La pandemia del coronavirus ha permitido que el gobierno ha encontrado en la descentralización, un conveniente chivo expiatorio para esconder varias de sus falencias en la contención de la crisis. Desde luego, algunos gobernadores parecen ponerse del lado del problema y no de la solución. Pero no nos comamos el amague.

Si hay dos razones por las cuales la COVID-19 ha golpeado especialmente al Perú, es por la ineficiencia de un Estado paquidérmico y corrupto, y adicionalmente, por el centralismo imperante. Enfocándonos en lo segundo, atacar la descentralización es favorecer más centralismo.

Ese mismo que obliga a que el gobierno central se haga gigantesco –e impune, y corrupto– para multiplicarse a fin de hacer frente a todo el Perú desde las oficinas de Lima.

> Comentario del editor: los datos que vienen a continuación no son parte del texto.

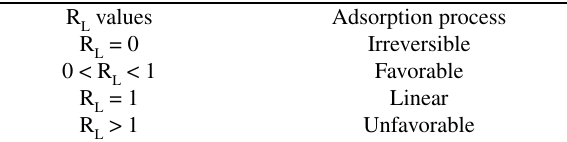
Table 3. Range of R factor. L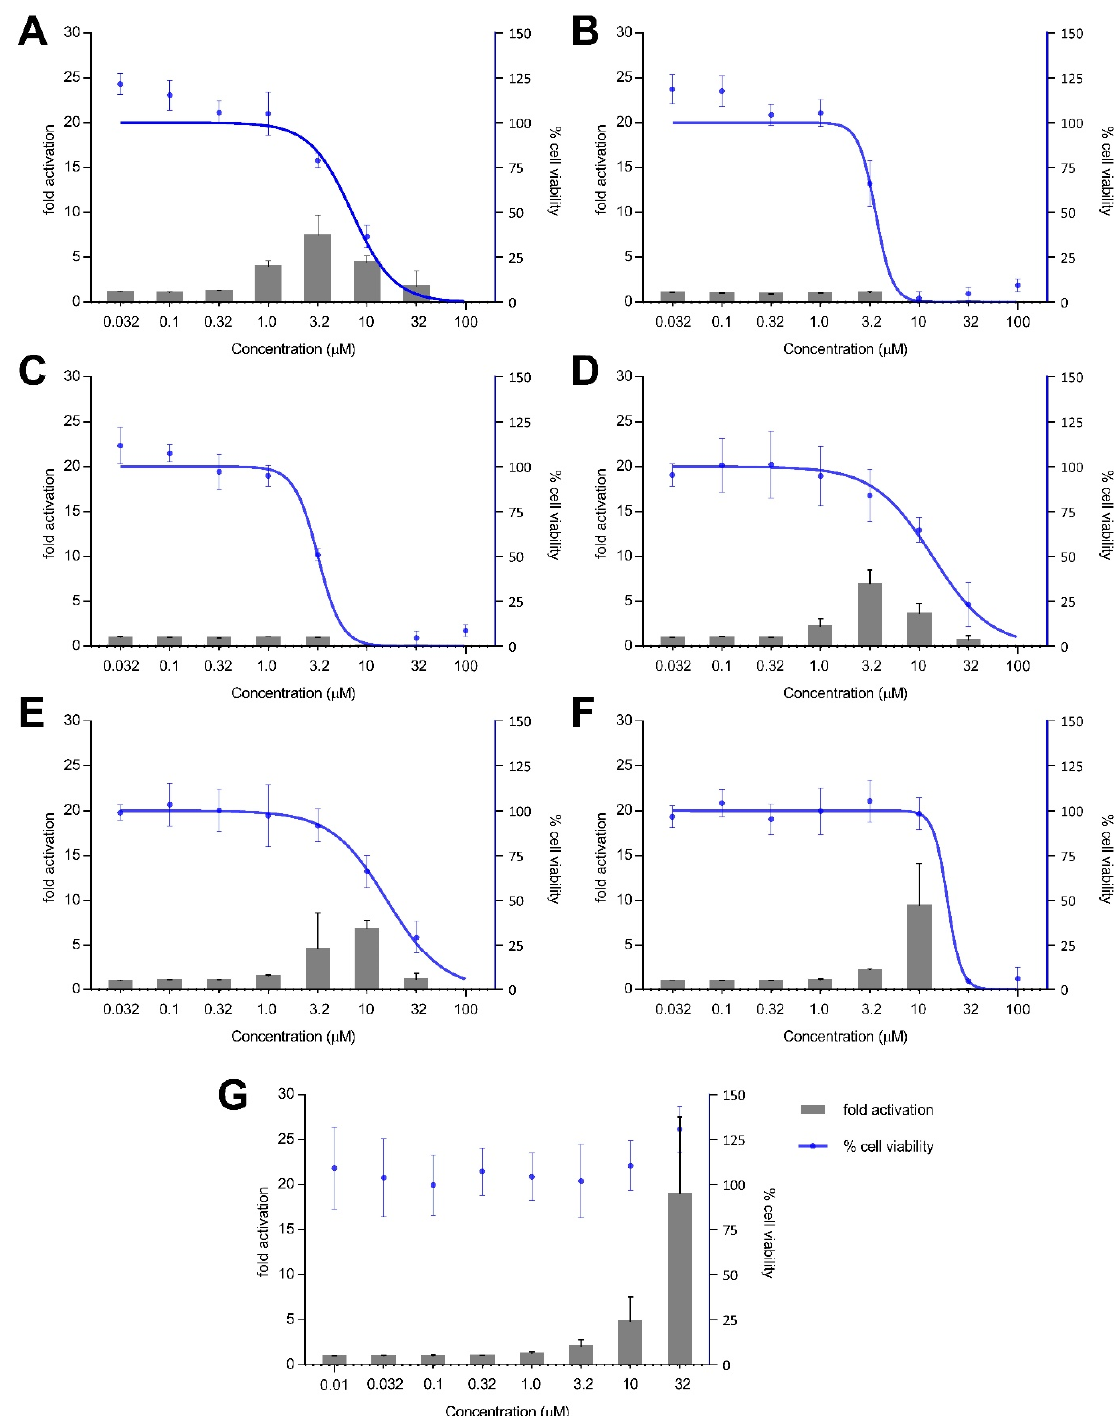
Figure 5. Nrf2-ARE fold activation (bar graph) and cell viability (line graph) effects of ( A ) xestoquinone ( 1 ), ( B ) adociaquinone B ( 2 ), ( C ) adociaquinone A ( 3 ), ( D ) 14-hydroxymethylxestoquinone ( 4 ), ( E ) 15-hydroxymethylxestoquinone ( 5 ), ( F ) 2:1 14-methoxyxestoquinone and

Un modelo que no funciona desde hace quinientos años, esto es, desde inicios del régimen virreinal, pero en el que insistimos contra-natura con entusiasmo suicida en pleno siglo XXI.

Pero este centralismo ha demostrado que no solo es perverso para lo administrativo. También lo es para lo demográfico. Lima hoy es el epicentro peruano de la pandemia y en concreto, las zonas más pobres de la ciudad agrupadas en los distritos emergentes de la periferia, que albergan a la mayoría de inmigrantes del último medio siglo.

El volumen poblacional y el déficit de infraestructuras de servicios públicos, hacen imposible desde el distanciamiento social “de dos metros mínimo” hasta el “lávate las manos en todo momento”. Ni hay espacio, ni hay agua. Esa es la realidad de la capital peruana, que ha absorbido el costo del centralismo secular.

Por eso la presencia del coronavirus en Lima es sólida. No es como en Trujillo, Piura, Chiclayo o Iquitos donde apareció furibunda y de pronto, comenzó a amansar. O como está sucediendo ahora en Arequipa o Huánuco. Así que no caigamos en la trampa. Mejoremos la descentralización, pero no la abandonemos.